COLLECTED DATA
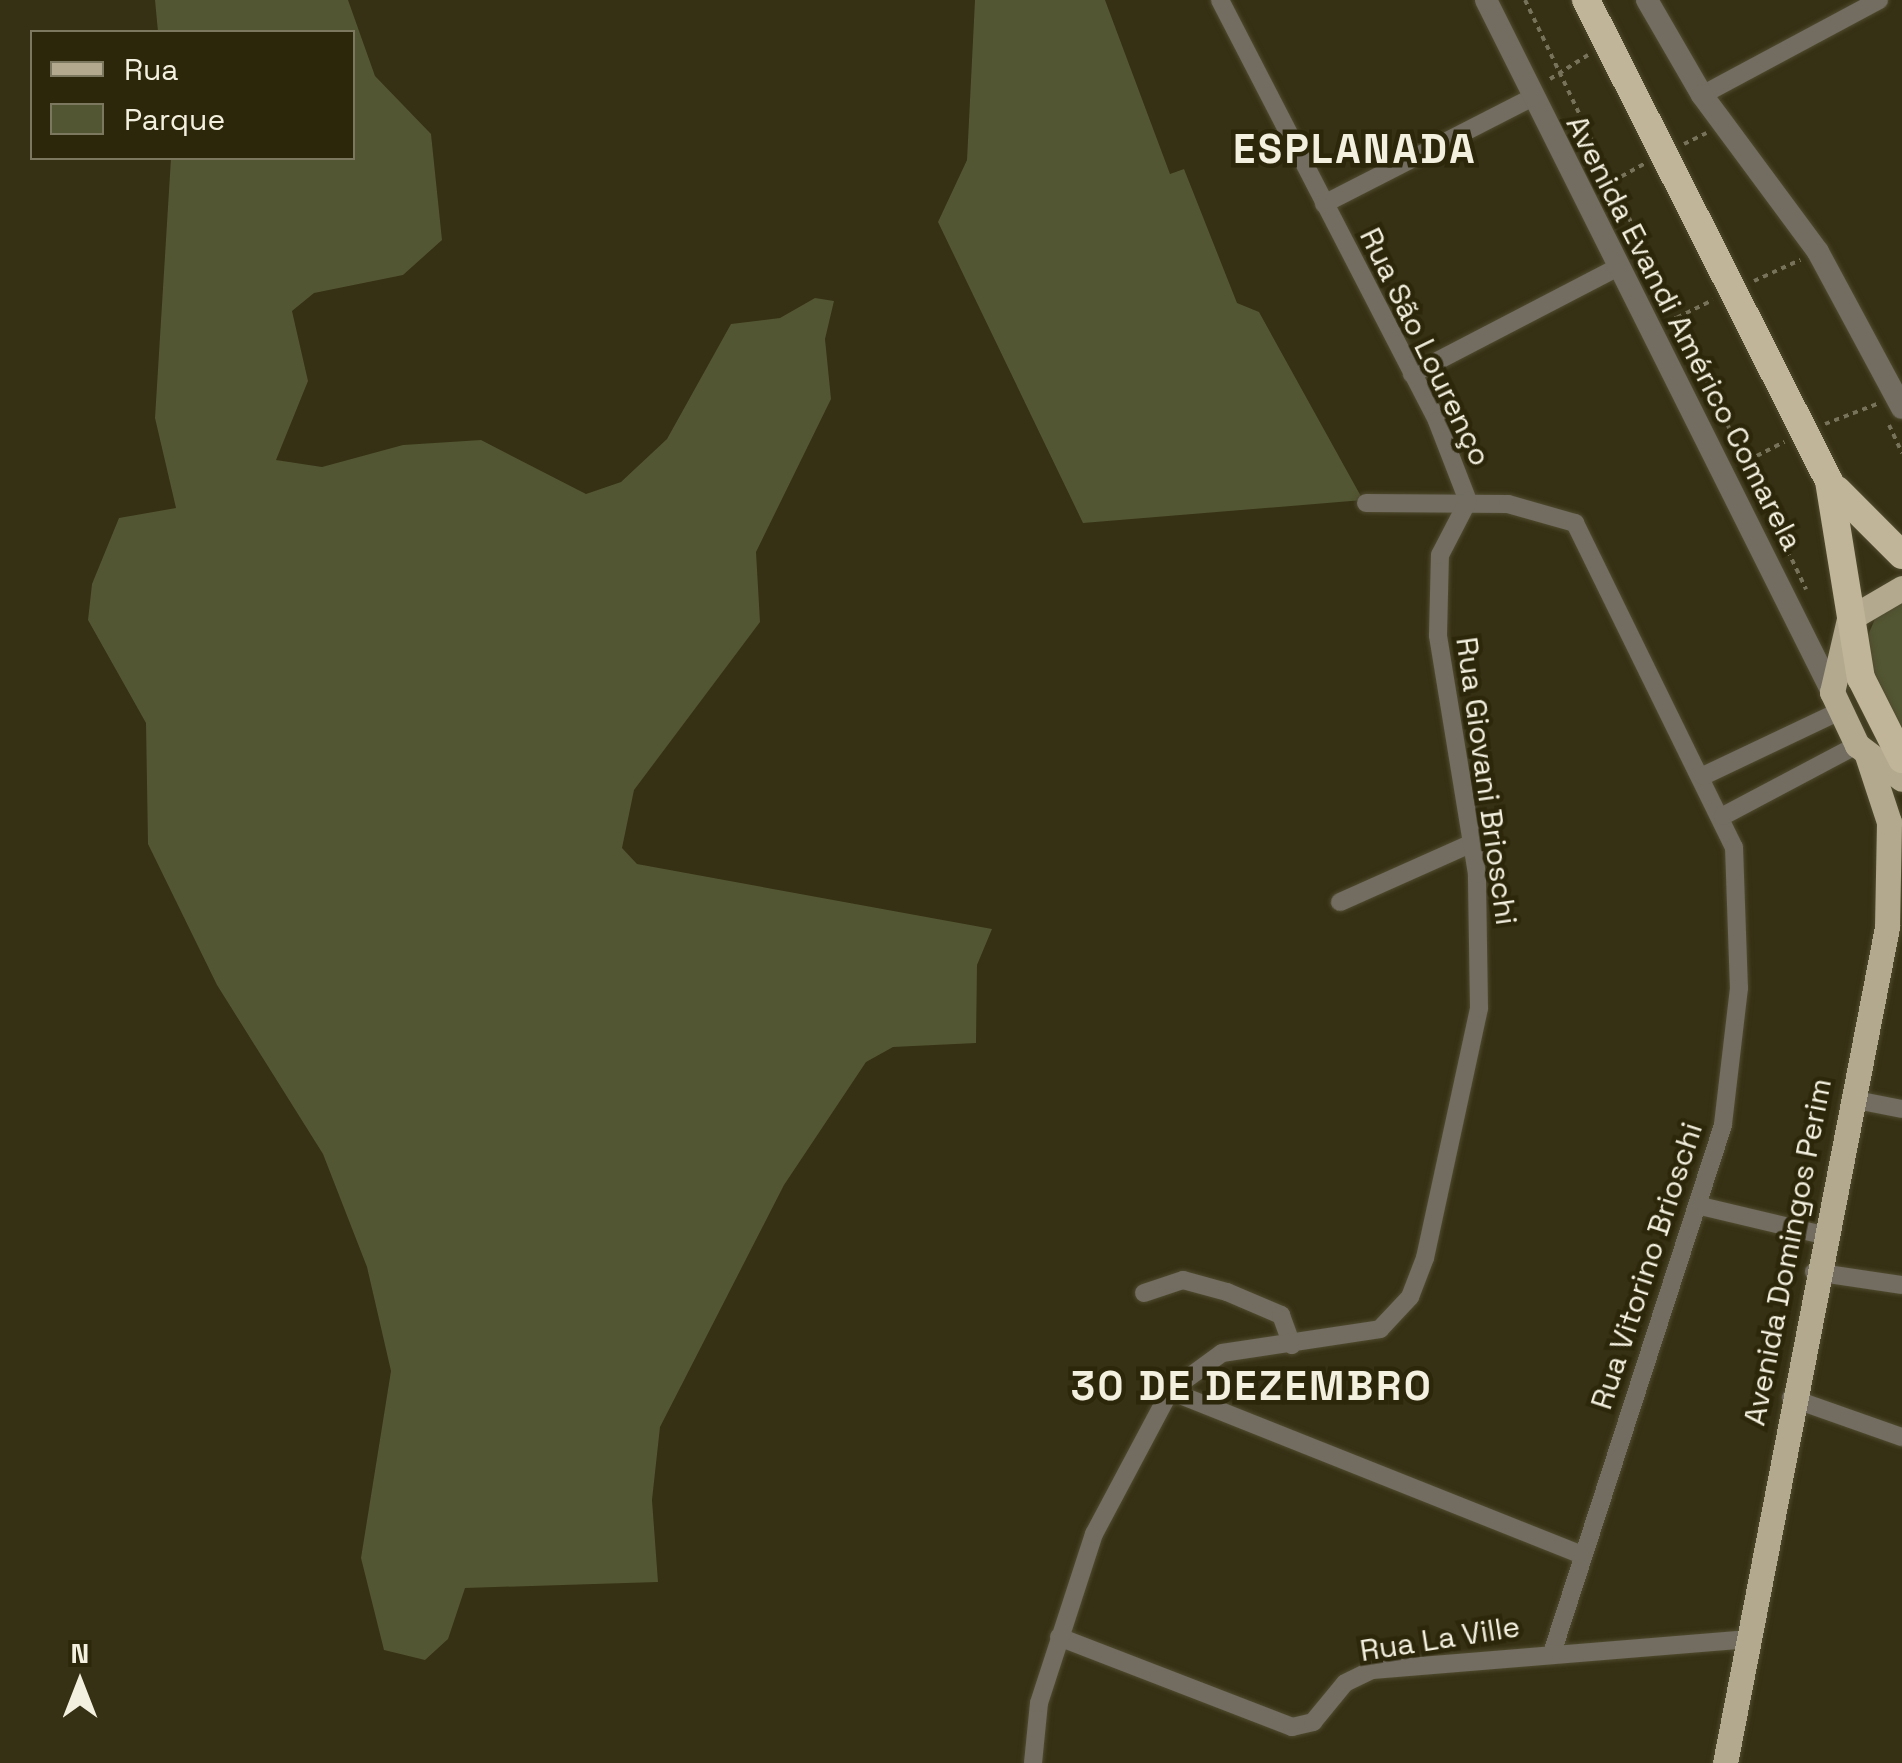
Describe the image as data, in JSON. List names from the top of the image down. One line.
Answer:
{"streets":{"main road":["Avenida Domingos Perim"],"street":["Avenida Evandi Américo Comarela","Rua São Lourenço","Rua Giovani Brioschi","Rua Vitorino Brioschi","Rua La Ville"]},"crossings":[["Rua São Lourenço","Rua Giovani Brioschi"],["Rua São Lourenço","Rua Vitorino Brioschi"],["Rua Giovani Brioschi","Rua La Ville"],["Avenida Domingos Perim","Rua La Ville"],["Rua Vitorino Brioschi","Rua La Ville"]],"districts":["ESPLANADA","30 DE DEZEMBRO"],"legend":["Rua","Parque"],"north":"top"}
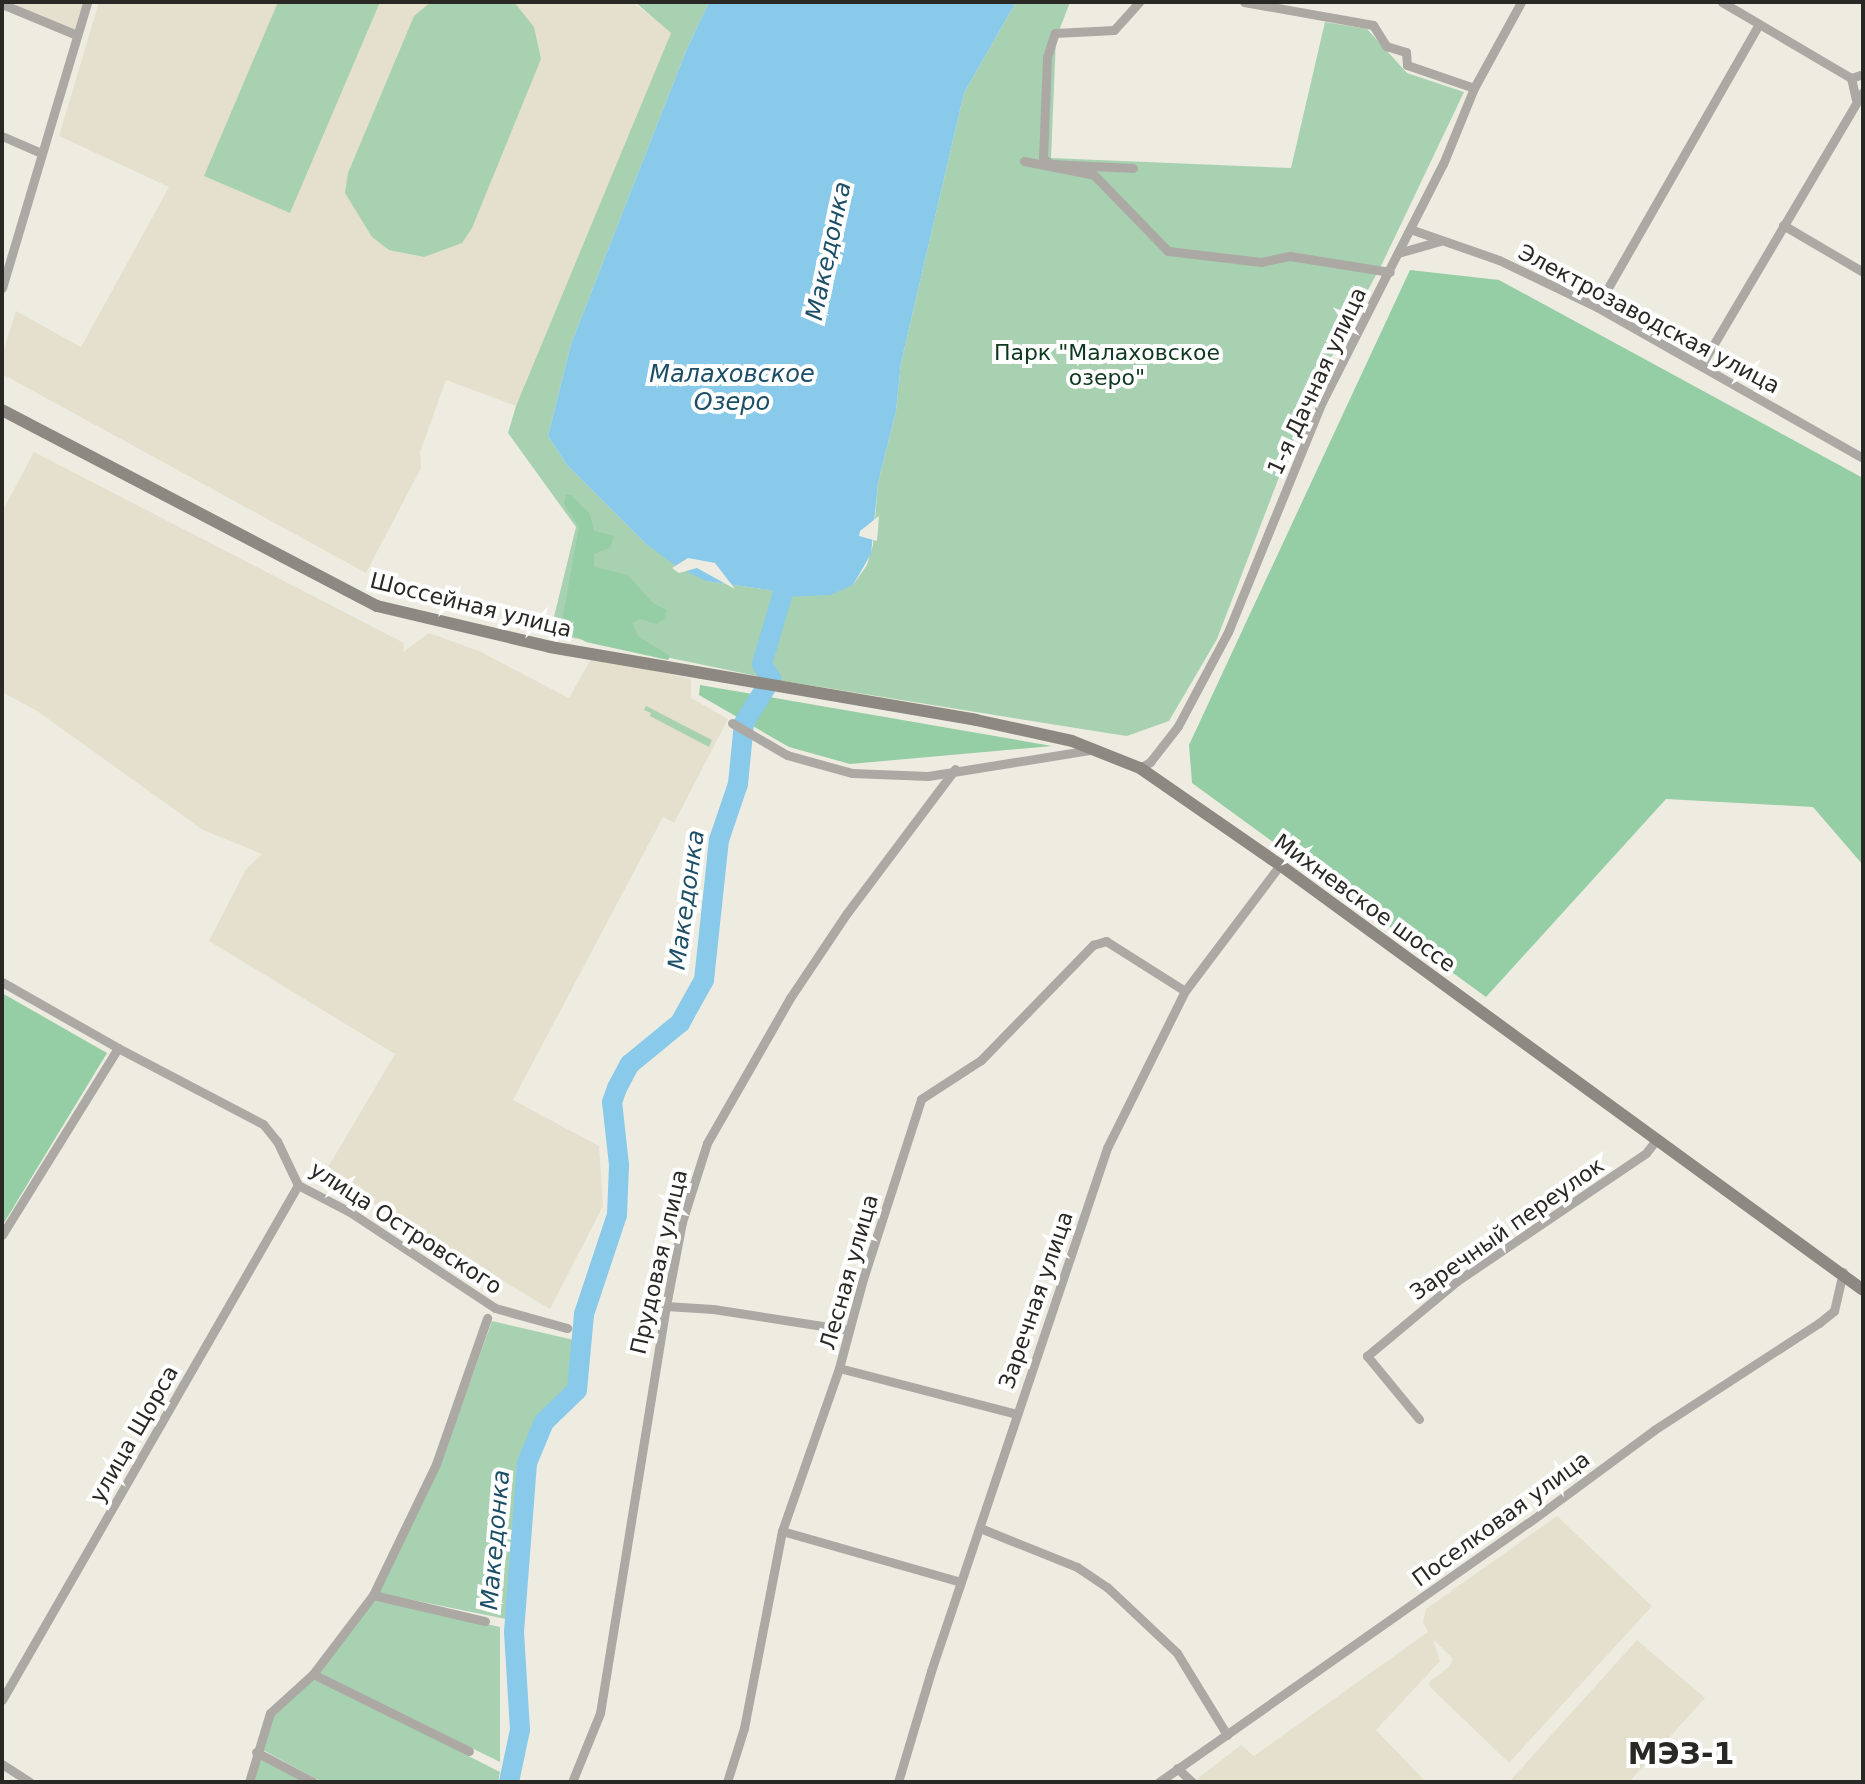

PROBLEM REQUIREMENTS
What is needed here is an exact repetition of the listing above, pictures excluded.

EXERCISE RESPONSE
Describe the image as data, in JSON. List names from the top of the image down. One line.
Answer:
{"streets":{"main road":["Avenida Domingos Perim"],"street":["Avenida Evandi Américo Comarela","Rua São Lourenço","Rua Giovani Brioschi","Rua Vitorino Brioschi","Rua La Ville"]},"crossings":[["Rua São Lourenço","Rua Giovani Brioschi"],["Rua São Lourenço","Rua Vitorino Brioschi"],["Rua Giovani Brioschi","Rua La Ville"],["Avenida Domingos Perim","Rua La Ville"],["Rua Vitorino Brioschi","Rua La Ville"]],"districts":["ESPLANADA","30 DE DEZEMBRO"],"legend":["Rua","Parque"],"north":"top"}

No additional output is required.